Gurkerl.at
- Type: Subsidiary
- Industry: Online grocery retail
- Founded: 2020
- Headquarters: Vienna, Austria
- Area served: Vienna and surrounding areas
- Products: Groceries and household goods
- Revenue: €53.6 million (year ended April 2025)
- Parent: Rohlik Group
- Website: www.gurkerl.at

= Gurkerl.at =

Austrian online supermarket

Gurkerl.at is an Austrian online supermarket based in Vienna. A subsidiary of the Czech Rohlik Group, it delivers groceries and household goods in Vienna and surrounding areas.

== History ==
Gurkerl.at began delivering in December 2020. It opened a warehouse in Vienna's Liesing district and initially served the city and nearby communities. Its range included groceries from regional producers.

In 2023, Rohlik brought the management of Gurkerl.at and its German sister business, Knuspr, together. Gurkerl also began rebuilding its Vienna warehouse for automation.

Gurkerl reopened its expanded Vienna warehouse in October 2024. With more automation, robots started to move the goods to stations where employees assembled orders. Further automation was introduced in 2025, including a robotic picking arm. The warehouse project won the Austrian Logistics Award in 2026.

== Operations ==
Gurkerl delivers fresh food, groceries and household products from its Vienna warehouse. Its suppliers include producers in Vienna and the surrounding region.

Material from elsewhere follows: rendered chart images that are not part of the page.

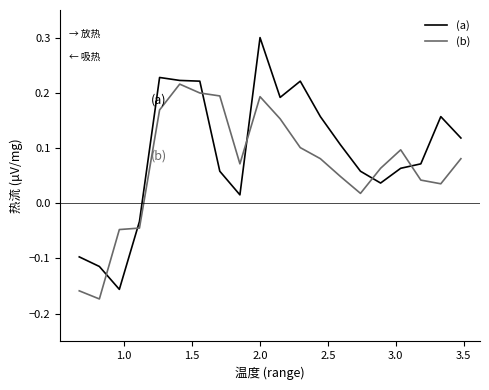

What are all the series names shown in the legend?

(a), (b)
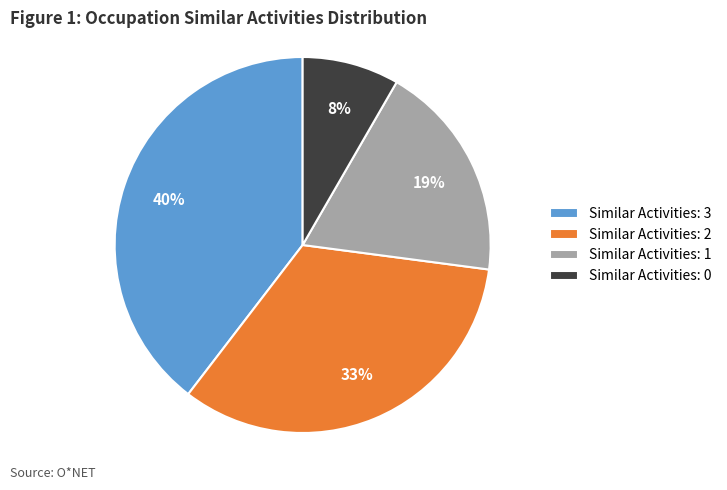

Which category has the smallest portion of the pie?

Similar Activities: 0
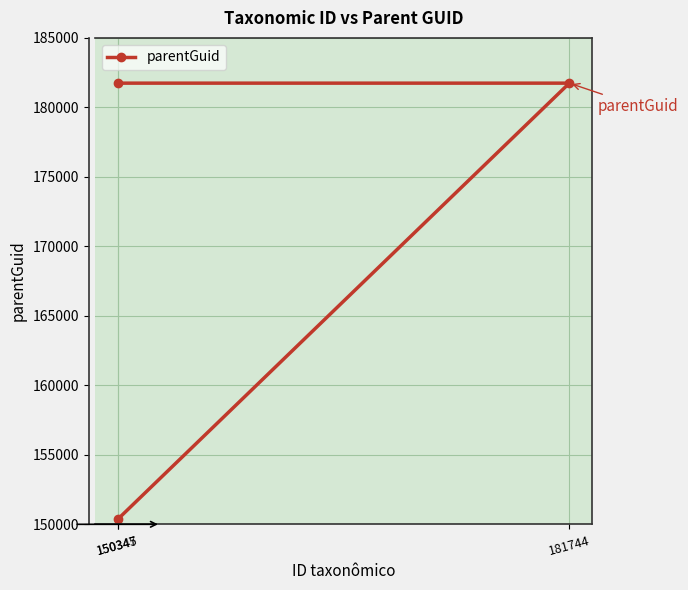

What is the value of the 1st point from the left?

150347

In the financial year ending April 2025, Gurkerl.at GmbH recorded revenue of €53.6 million and a net loss of €12.8 million. In 2026, the company reported more than 35,000 monthly active customers and over 100,000 orders per month. It said it had recorded its first month of operating profit in December 2025.

A 2025 ranking by the Austrian Retail Association Gurkerl.at and third among grocery online stores. An independent comparison of five Austrian online supermarkets that year ranked Gurkerl.at second overall.